Vom 25. bis 27. September besuchten Studierende russischer Universitäten die int. Messe für zeitgenössische Kunst Viennacontemporary. Der Besuch erfolgte auf Einladung von Dmitrij Aksenov und wurde durch die Unterstützung des russisch-österreichischen zivilgesellschaftlichen Forums „Sotschi-Dialog“ ermöglicht. An dieser Besucherreise nahmen Studierende von verschiedenen Universitäten teil: Moskauer Institut für int. Beziehung (MGIMO), Moskauer Stroganow-Akademie für Industrie und Kunst, Moskauer Tschaikowski-Konservatorium, Moskauer Architekturinstitut und Moskauer Jurüstische Kutafin-Akademie.

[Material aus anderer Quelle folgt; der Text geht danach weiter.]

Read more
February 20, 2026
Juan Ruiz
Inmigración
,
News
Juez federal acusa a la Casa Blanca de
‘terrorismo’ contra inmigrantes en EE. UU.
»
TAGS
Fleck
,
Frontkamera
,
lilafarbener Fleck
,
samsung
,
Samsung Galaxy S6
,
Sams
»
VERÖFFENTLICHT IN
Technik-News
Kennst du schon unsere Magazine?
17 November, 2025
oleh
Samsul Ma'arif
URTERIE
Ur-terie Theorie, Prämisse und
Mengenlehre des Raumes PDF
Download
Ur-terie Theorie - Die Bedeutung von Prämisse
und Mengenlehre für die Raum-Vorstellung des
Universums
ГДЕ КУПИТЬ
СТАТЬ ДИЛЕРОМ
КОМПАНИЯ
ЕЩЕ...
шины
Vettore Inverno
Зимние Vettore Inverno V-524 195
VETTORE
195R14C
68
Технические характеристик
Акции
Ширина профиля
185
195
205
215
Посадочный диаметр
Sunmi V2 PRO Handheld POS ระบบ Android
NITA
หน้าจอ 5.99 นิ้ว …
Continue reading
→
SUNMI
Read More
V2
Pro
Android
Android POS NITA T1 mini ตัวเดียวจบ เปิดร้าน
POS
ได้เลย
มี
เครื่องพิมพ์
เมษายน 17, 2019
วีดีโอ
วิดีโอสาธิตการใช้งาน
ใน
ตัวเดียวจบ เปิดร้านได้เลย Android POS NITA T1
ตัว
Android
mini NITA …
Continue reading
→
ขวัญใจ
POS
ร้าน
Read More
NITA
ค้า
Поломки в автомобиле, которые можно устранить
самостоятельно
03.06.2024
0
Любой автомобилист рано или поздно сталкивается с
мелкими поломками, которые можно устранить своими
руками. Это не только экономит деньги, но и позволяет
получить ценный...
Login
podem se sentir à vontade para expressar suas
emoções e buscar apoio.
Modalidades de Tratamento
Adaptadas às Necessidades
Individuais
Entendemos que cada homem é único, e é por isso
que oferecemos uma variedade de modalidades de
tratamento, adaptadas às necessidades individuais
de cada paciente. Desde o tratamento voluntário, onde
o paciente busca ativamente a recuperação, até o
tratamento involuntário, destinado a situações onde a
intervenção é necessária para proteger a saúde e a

Im Rahmen der Messe fand die Konferenz „Culture 5.0“ statt, die der Integration der Kunst in Wissenschaft, Business und Politik gewidmet wurde. Ideenaustausch, Suche nach Wegen für fruchtbare Zusammenarbeit, Entwicklung von neuen Formaten der branchenübergreifenden Kooperation, Anziehung von Investoren und Mäzen – das waren nur einige Ziele der Veranstalter und Teilnehmer. Russische Studierende nahmen an der CultTech Lab Vienna-Sitzung teil. „Im Mittelpunkt der Sitzung stand Integration von neuen Technologien in die Kunst. Die gegenseitige Durchdringung dieser zwei scheinbar schwer zu vereinbarenden Realien unseres Lebens ist zum Diskussionshauptthema geworden. Die Einbeziehung der Technologien in alle Bereiche unseres Alltages ist schon ein unwiderruflicher Prozess, früher oder später wird die Kunst Einfluss dieser Tendenz in sich selbst auch spüren. Österreich ist heutzutage ein Zentrum, wo Technologien im Bereich Kunst geschaffen werden“, teilt ihre Eindrücke Studentin Sofia Kurenkowa mit.

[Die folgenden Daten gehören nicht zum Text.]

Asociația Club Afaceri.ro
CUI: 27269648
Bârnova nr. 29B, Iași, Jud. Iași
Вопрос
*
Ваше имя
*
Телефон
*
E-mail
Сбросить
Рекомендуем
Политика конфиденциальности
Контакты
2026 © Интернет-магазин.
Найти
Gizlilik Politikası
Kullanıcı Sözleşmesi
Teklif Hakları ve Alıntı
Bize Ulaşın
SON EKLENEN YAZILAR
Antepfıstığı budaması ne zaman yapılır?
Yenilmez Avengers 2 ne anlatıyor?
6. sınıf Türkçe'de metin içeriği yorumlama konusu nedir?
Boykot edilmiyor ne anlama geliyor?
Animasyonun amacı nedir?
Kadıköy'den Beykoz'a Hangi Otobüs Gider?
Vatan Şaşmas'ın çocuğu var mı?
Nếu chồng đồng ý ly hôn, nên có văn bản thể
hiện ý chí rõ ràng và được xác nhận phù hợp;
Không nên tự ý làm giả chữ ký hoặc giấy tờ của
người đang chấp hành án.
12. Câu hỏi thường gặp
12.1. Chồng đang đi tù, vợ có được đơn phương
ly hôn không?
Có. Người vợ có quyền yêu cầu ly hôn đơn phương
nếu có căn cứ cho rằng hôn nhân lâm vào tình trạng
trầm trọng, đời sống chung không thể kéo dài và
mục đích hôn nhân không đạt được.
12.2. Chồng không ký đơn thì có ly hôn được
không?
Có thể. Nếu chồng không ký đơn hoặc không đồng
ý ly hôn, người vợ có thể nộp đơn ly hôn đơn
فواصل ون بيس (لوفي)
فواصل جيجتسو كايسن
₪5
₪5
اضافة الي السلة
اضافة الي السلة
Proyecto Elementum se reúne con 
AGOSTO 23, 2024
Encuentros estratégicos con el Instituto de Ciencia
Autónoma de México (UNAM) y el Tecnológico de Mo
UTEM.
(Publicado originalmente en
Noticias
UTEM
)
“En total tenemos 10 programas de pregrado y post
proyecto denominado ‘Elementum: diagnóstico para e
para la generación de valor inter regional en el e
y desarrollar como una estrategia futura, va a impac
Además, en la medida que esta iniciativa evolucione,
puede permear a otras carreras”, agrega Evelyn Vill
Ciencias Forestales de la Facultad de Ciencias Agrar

Bei der CultTech Lab Vienna-Sitzung wurden auch innovative Pilotprojekte Konzerthaus und Enhancing Artistic Innovation vorgestellt. Ihr Ziel ist, bestehende Mittel zum Kartenverkauf zu verbessern und zu modernisieren, neue Kunden zu gewinnen, verschiedene Kulturplattformen zu besuchen und mit den Zuschauerinnen und Zuschauern zusammenzuwirken. Studentin Aleksandra Melnikowa sprach mit den Vertretern von dem Projekt Cryptotickets und teilt ihre Eindrücke mit: „Auf die Idee, eine Datenbank zum Kartenverkauf online einzusetzen, ist man auch in Moskau gekommen, denn es gibt in Russland nichts Ähnliches. Dieses Projekt entwickelt sich schon seit fünf Jahren und hat in den letzten Jahren ein neues europäisches Niveau erreicht“.